(Image sets with object changes)
== Segment start ==

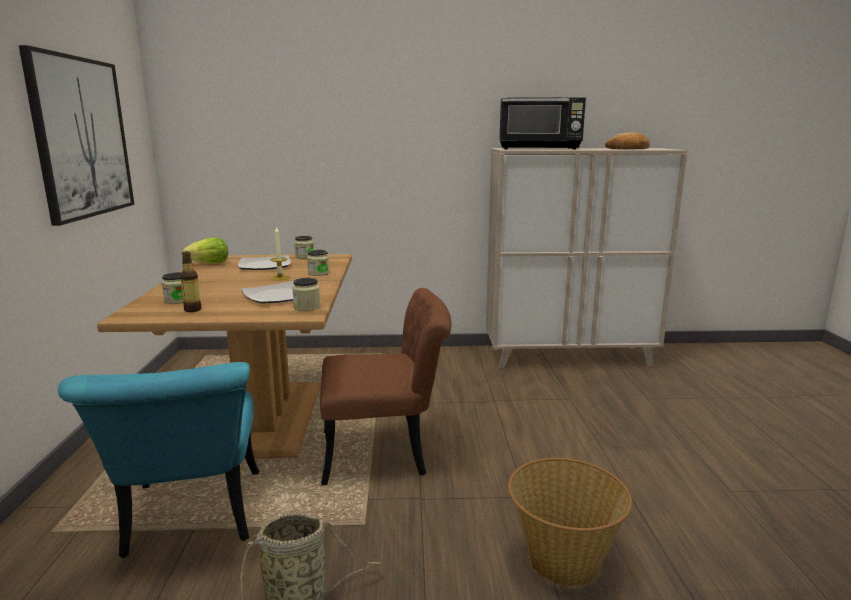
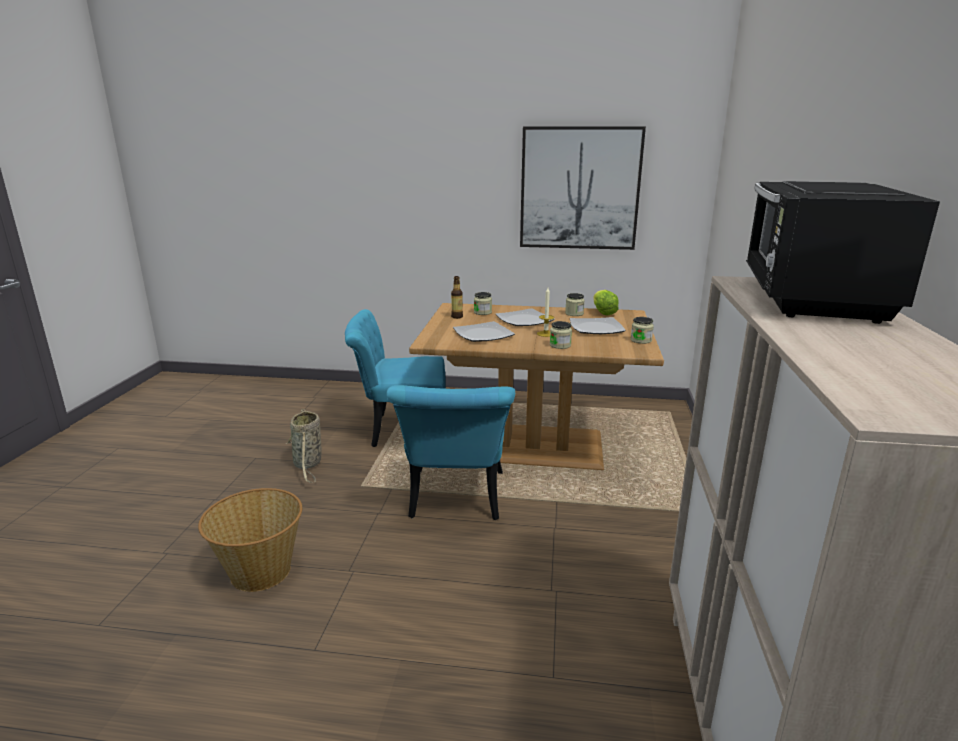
camera: 100 degrees right, 5 degrees up
(225, 284) = (525, 320): none -> plate
(307, 307) = (445, 342): jar -> jar (574, 314)
(386, 452) = (455, 501): brown chair -> turquoise chair
(627, 149) = (864, 364): bread -> none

== Segment end ==

* [The task]
Nothing but the lines from the one containing "(225, 284) = (525, 320): none -> plate" to the end of the records above should appear, each copied exactly.

* [Task result]
(225, 284) = (525, 320): none -> plate
(307, 307) = (445, 342): jar -> jar (574, 314)
(386, 452) = (455, 501): brown chair -> turquoise chair
(627, 149) = (864, 364): bread -> none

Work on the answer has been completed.